▶ _DOCUMENT TEXT_

*** Begin section ***

Inside the building, where workers are putting the finishing touches on the interior, Oshri introduced me to Assaf Kidron, 35, the soft-spoken artist who created the school's new 15-ton holy ark out of local stones. 

When I asked him to explain his artistic concept, he closed his eyes, concentrating to precisely state his thoughts, which Oshri translated. "This monument is built entirely from stones exposed thousands of years on the ground in the hilltops of the Holy Land. Above these stones happened the stories of the Bible.  Hundreds of students will come here to learn the Bible.  The stones will hear their voices and remember, and the stones will share all they felt and the history of what happened here in the heartland of the Holy Land of Israel."

As Assaf talked, I thought of the neighboring town of Awarta, from which the Fogels' murderers came.  Tradition claims that Awarta is the burial place of Itamar, the son of the high priest Aaron, for whom the town of Itamar is named.

Living in Itamar demands courage because the encirclement is palpable. Driving out of Itamar, we passed the entrance to Nablus, a major Palestinian city. Oshri translated the sign at the entry point: "Ahead of you lies a Zone A, administered by the Palestinian Authority.  It is forbidden for Israelis to enter. You risk your life if you break this law."

I thought ruefully of the conference underway that day at Harvard, a bilious hatefest entitled "Israel/Palestine and the One-State Solution," advocating for the end of the Jewish State for its supposed sin of apartheid. Yet I'd seen no signs anywhere in Israel forbidding entry to Palestinians.  In fact, my day had started at Ariel, a major Israeli settlement in the West Bank, where 12,000 students attend Ariel University Center of Samaria, including 3,000 Arabs.

I asked Oshri about "Zone A" and the whole confusing business of who controls what. He explained that the Oslo Accords in 1993 divided the West Bank into Zones A, B and C.  While Israel maintains control of all roads, which are classified as Zone C, the Palestinian Authority rules over Zones A and B, operating its own educational, legal, medical and social welfare systems. In a Zone A, such as Nablus, the Palestinian Authority also controls security.  More than 95% of the Arab population in the West Bank now lives under Palestinian Authority rule.

Driving through the Arab village of Chawara, I saw more evidence of the Palestinian Authority's autonomy: the main street was decorated with posters commemorating three terrorist "martyrs."

*** End section ***

▶ _INFORMATION SHOWN_
*** Begin section ***

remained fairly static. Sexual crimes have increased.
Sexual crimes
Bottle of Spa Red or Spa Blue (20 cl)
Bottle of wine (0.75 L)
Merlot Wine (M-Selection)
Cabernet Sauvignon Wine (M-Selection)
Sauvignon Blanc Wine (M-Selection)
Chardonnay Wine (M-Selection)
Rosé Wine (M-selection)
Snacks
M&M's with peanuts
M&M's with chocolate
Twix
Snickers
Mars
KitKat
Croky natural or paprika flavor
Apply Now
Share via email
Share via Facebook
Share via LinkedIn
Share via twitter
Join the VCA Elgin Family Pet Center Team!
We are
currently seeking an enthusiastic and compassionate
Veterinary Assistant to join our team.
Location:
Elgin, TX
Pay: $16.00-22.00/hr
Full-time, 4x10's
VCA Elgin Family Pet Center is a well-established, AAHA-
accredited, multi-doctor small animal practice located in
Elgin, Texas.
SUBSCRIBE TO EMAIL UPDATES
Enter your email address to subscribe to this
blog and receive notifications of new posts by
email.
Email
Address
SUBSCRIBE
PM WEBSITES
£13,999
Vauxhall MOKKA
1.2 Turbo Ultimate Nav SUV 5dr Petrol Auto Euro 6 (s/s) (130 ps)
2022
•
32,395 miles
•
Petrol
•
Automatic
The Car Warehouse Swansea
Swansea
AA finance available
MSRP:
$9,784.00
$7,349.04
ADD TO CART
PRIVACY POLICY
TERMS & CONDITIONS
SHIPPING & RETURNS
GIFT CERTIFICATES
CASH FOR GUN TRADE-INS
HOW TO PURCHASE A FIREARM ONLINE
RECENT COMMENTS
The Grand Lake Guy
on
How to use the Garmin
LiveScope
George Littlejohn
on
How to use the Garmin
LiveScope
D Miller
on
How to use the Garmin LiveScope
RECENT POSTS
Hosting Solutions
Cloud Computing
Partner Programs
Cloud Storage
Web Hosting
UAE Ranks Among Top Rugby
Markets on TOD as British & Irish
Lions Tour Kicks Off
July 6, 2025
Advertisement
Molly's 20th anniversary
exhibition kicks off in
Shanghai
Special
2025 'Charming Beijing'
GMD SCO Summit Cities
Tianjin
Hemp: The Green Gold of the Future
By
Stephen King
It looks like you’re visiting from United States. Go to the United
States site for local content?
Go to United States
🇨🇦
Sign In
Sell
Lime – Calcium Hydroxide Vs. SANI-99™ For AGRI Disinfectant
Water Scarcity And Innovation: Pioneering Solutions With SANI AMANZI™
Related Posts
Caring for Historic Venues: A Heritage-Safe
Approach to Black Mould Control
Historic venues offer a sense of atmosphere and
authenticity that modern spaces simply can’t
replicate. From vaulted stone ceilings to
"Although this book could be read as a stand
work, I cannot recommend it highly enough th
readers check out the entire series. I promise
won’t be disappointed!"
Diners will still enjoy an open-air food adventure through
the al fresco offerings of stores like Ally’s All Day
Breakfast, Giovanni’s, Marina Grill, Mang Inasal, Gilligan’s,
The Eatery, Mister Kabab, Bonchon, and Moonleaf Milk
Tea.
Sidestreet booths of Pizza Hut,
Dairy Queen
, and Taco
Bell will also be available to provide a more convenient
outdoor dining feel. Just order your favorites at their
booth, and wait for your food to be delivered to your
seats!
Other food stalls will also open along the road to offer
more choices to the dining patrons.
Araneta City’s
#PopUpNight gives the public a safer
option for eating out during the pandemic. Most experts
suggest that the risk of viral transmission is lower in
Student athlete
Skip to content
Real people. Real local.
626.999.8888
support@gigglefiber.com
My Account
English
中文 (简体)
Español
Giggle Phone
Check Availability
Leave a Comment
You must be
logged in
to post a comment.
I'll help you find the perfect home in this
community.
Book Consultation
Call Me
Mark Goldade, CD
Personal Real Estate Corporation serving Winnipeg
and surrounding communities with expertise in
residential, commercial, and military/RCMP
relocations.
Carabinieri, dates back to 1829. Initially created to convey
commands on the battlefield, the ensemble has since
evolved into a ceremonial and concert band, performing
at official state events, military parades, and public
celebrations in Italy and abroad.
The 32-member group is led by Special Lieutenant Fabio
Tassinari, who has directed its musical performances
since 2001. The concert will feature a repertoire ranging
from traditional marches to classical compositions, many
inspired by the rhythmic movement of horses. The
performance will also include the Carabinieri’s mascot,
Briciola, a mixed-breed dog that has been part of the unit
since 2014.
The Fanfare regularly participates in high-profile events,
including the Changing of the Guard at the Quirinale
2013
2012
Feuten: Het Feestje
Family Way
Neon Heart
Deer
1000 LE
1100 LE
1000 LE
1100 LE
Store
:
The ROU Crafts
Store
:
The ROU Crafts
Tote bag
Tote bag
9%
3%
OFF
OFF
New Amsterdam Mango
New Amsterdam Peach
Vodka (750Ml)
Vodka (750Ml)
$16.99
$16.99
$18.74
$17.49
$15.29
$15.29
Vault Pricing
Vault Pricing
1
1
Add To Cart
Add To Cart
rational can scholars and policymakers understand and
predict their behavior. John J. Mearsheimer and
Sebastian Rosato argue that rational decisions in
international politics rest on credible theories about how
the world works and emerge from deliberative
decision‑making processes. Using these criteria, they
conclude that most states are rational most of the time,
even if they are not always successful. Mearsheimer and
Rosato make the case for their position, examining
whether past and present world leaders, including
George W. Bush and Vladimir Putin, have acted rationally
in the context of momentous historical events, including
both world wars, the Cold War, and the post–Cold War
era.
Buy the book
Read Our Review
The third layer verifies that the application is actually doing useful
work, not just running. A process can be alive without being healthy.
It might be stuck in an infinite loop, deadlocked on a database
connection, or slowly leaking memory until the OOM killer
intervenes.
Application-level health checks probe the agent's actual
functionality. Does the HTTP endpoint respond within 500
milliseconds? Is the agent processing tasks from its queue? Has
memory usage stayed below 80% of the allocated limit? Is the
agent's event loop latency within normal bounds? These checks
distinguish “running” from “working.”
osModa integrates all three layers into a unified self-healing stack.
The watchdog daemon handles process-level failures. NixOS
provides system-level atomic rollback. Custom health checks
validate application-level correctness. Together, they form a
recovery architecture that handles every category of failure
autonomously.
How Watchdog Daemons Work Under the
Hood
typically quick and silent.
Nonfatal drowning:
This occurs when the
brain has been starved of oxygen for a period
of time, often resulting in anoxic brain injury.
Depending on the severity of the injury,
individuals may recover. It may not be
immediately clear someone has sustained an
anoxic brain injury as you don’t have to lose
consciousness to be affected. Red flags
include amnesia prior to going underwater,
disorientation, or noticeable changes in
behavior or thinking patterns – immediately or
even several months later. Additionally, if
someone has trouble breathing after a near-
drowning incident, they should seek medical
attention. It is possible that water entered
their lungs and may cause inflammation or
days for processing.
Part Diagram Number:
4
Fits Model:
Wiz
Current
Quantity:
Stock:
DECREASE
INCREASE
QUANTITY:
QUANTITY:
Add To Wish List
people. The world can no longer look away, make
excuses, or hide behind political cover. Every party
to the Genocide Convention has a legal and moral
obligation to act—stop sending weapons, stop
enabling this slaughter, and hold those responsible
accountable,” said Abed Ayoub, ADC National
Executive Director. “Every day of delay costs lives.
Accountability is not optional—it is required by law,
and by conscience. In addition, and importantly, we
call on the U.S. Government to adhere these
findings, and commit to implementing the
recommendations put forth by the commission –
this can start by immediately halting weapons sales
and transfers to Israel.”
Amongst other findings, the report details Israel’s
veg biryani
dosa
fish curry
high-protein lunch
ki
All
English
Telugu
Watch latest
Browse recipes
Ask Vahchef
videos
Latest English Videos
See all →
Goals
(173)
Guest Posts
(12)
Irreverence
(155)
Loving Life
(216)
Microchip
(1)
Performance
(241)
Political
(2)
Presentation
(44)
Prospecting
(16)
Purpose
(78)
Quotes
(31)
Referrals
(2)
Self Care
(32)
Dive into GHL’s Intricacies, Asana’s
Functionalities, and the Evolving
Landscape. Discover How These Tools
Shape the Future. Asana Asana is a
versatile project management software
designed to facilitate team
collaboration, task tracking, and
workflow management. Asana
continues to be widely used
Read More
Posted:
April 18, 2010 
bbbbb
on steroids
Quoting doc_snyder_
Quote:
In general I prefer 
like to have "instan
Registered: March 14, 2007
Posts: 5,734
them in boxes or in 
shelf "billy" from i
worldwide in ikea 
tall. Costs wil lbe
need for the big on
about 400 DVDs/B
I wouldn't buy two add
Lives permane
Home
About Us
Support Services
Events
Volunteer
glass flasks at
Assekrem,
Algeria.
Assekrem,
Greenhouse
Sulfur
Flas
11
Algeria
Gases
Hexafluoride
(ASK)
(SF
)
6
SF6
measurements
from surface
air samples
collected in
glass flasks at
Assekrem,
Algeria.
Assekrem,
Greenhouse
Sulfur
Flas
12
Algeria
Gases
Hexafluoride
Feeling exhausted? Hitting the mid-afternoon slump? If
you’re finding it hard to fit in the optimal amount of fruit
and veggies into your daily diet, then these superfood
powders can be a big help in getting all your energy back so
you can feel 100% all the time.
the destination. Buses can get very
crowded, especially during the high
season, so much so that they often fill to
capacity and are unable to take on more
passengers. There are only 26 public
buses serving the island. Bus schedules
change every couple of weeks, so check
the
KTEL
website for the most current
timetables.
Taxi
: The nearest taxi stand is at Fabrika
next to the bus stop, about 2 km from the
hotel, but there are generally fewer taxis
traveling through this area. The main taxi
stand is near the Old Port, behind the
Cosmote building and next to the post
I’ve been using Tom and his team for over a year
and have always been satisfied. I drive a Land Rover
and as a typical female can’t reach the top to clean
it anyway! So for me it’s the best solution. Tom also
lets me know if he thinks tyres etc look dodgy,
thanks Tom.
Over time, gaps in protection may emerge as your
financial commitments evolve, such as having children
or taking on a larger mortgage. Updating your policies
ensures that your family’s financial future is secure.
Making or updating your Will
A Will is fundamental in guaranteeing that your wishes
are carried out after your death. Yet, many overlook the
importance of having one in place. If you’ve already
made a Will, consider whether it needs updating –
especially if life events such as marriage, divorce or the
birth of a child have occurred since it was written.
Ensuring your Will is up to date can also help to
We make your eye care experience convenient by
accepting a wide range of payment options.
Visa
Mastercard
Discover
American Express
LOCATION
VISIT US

*** End section ***

▶ _QUESTIONS TO ANSWER_
A) The account of the visit to Itamar names the systems the Palestinian Authority runs in Zones A and B. List every one of them.
B) According to the account of the visit to Itamar, how many Arab students attend Ariel University Center of Samaria?
C) Please continue the account of the visit to Itamar from the point where it stops.

▶ _NUMBERED RESPONSES_
A) educational, legal, medical, social welfare

B) 3,000

C)
Oshri took me to Havat Gilad, a tiny pioneering outpost whose story is intimately entwined with the town of Itamar.  24 families and 15 single men live on this private land owned by Moshe Zar, whose son Gilad was a founder of Itamar. Gilad Zar served as a chief security officer for the region, dying in a hail of over 40 bullets shot by Palestinian terrorists, leaving a widow and eight children. His father founded the community in his memory.

One of Rachel Shabo's surviving sons helped to build Havat Gilad. A resident of Itamar, Rachel Shabo, 40, was murdered in her home in 2002, along with three of her children. Her surviving family carries on in her honor: her son Asael, who was 10 when his leg was shot off in the attack, is now one of the best disabled swimmers in the world, winning gold medals for Israel.

I joined Ilana and Yehuda Shimon in the trailer they share with their seven children.  Over a delicious chicken lunch, Ilana explained that Israeli officials have refused to issue building permits to Havat Gilad, so they can't connect to the water or electrical infrastructure. The Shomron Regional Council regularly brings them tankers of water, and supplies generators, which cost 60,000 shekels a month to fuel.

"Last Tuesday, some Arabs came from a nearby village and completely burned a trailer of someone living here, " Ilana said.  "The security dog was burned to death.  We don't have a fence and they come in broad daylight when everybody is out working or studying."

Despite the difficulties, Ilana said the community's spirits were good. "We came here six years ago after the settlers were evicted from Gush Katif.  We decided to move to a community that needs us.  We want to live like the Zionist pioneers. We have to hold this land."